December 2018 | Point of View

Regulatory compliance staffing: A pivotal opportunity for banks

Regulatory compliance staffing: A pivotal opportunity for banks

What began with a significant uptick in regulation in the wake of the 2007-2008 financial crisis has evolved into an environment where changes come often. Regulations like Dodd-Frank Act Stress Tests are being rolled back while others, such as beneficial ownership rules, are getting stricter. The only certainty is change.

Financial institutions, at the urging of regulators, have largely responded to regulatory complexity and uncertainty by throwing more bodies at the problem, dramatically expanding their risk and compliance teams. The staffing surge made sense for a time: Before the financial crisis, headcounts widely fell below the level needed to fulfill expanding regulatory demands. But most institutions caught up between 2009 and 2012, and perhaps even exceeded their true need for resources.

In the three years that followed, regulatory pressure to increase staffing leveled off. At the same time compliance leaders were using technology more effectively to make their organizations more efficient.

Today, compliance leaders confront a powerful opportunity: to pivot to a rational, data-driven staffing approach that dramatically increases their efficiency through more rigorous evaluation and rationalization.

The time to pivot is now

Compliance leaders know that further efficiency opportunities exist, but a decade of regulatory pressure and resistance to efficiency efforts have obscured the true scale of these opportunities. The struggle today is to understand how new technology and smart data solutions would best apply within their organizations. To properly consider this, leaders must first understand, in a profound way, the inner workings and day-to-day responsibilities of their risk and compliance team.

In this environment, every leader must ask: Do I know what my team members are doing? How much time are their tasks taking them? Who are they interacting with and how? If a leader cannot answer these questions, then it is time to take a closer look at the organization.

Consider the following:

  • What are the core operational drivers of staffing levels?

  • What are the sensitivities of these drivers to changes in regulatory pressure?

  • What are the true costs in terms of time and expense of current activities?

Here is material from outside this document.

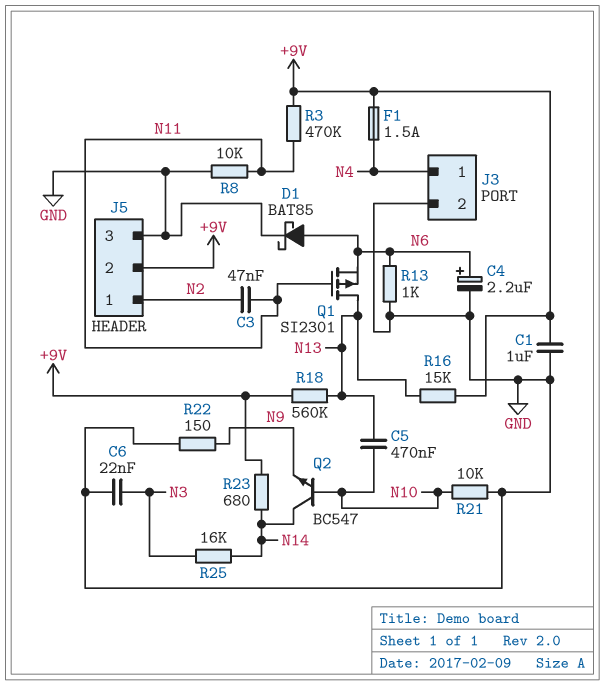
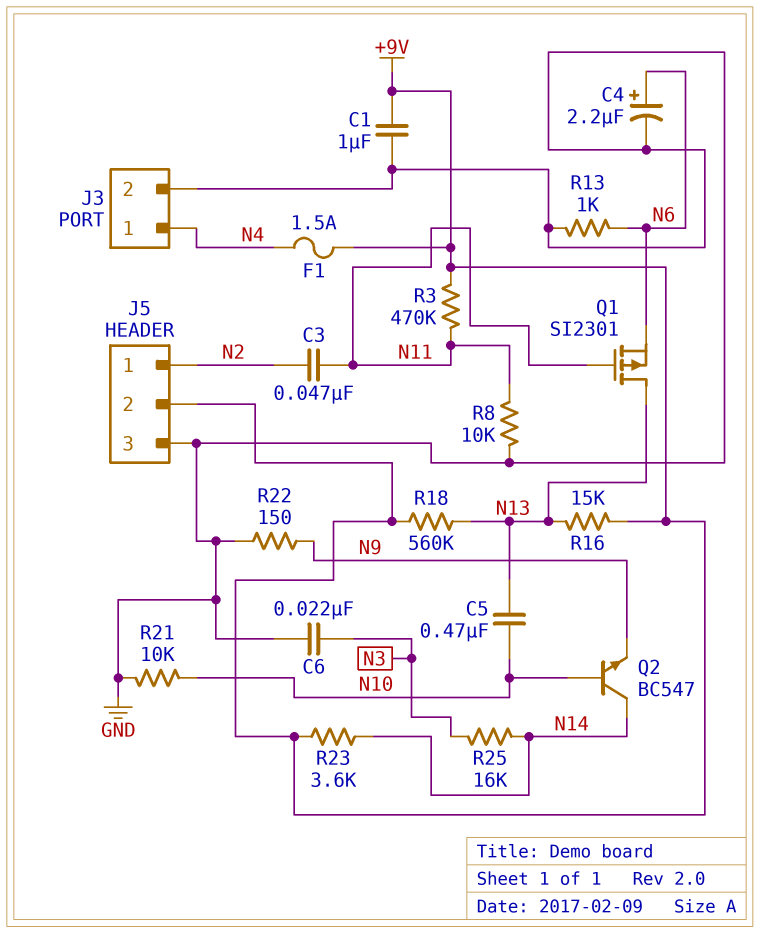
D1: schottky BAT85 (A N6, K GND) -> none
R23: 680 (+9V, N14) -> 3.6k (+9V, N14)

  • What technology is in place? Is it being used to its fullest capabilities?

Moving toward efficiency 

To achieve impactful and scalable results, compliance leaders must allow data to drive their decisions. The best way to do this is through three key activities:

  • Develop a comprehensive qualitative understanding of the roles, expectations, activities, and contributions of the risk and compliance team by conducting discovery sessions to get a sense of what their responsibilities are and how they spend their days.
  • Build a quantitative understanding of the organization to test for staffing standards, consistency, alignment, and overall efficiency. You should emerge with a granular data set that tells you each person is doing, how long it takes, who they are doing it for or with, etc.
  • Determine the positioning of the organizational design relative to both hard and soft requirements – how does capacity reconcile with the shifting nature of demand? This effort should be informed by the quantitative analysis, aligned with broader business goals and scaled with technology.

Back to the future

Taking those steps and making informed decisions is only half the battle. To capitalize on the potential efficiency gains, you must:

  • Clearly define the roles and responsibilities within your organization
  • Load-balance and modify as a method to enforce procedures
  • Make rapid, team-level staffing changes in response to updates of rules through executive action
  • Use the data collected to support role alignment changes and a more efficient use of FTEs
  • Develop a clear and concise story for regulators regarding the changes that were made and their benefit using the collected data

Data gathering tools 

In our experience, leveraging analytics and technology solutions is the most efficient and effective course for achieving the right talent mix while effectively managing risk and compliance. Unavailable just a decade ago, these solutions have evolved to handle screening, monitoring, reporting, and other functions, and at huge volumes. Today, these technologies are used to replace manual processes such as OFAC checks, risk scoring and case management. Technology, such as robotic process automation, can now tie two disparate systems together to eliminate the need for duplicate entry and reduce the number of false positives that general fuzzy logic screening can produce. All this means that employees can spend their time doing more valuable work and realigning to roles that leverage their unique expertise.

To identify where technology can be leveraged in a more effective way and to identify the best roles to align resources to, we recommend using a rational, fact-based staffing approach.

Based on our experience with rapidly growing organizations, adjusting for the tempering effect of regulatory scrutiny, we estimate that using this approach will yield first-wave efficiency gains of 15% to 25%.

Change is constant

Volatility in the banking industry is a given. Over the past several months, we’ve seen significant regulatory changes—with some regulations rolling back, and others becoming more restrictive. The key is achieving a level of efficiency that allows for scalability in either direction.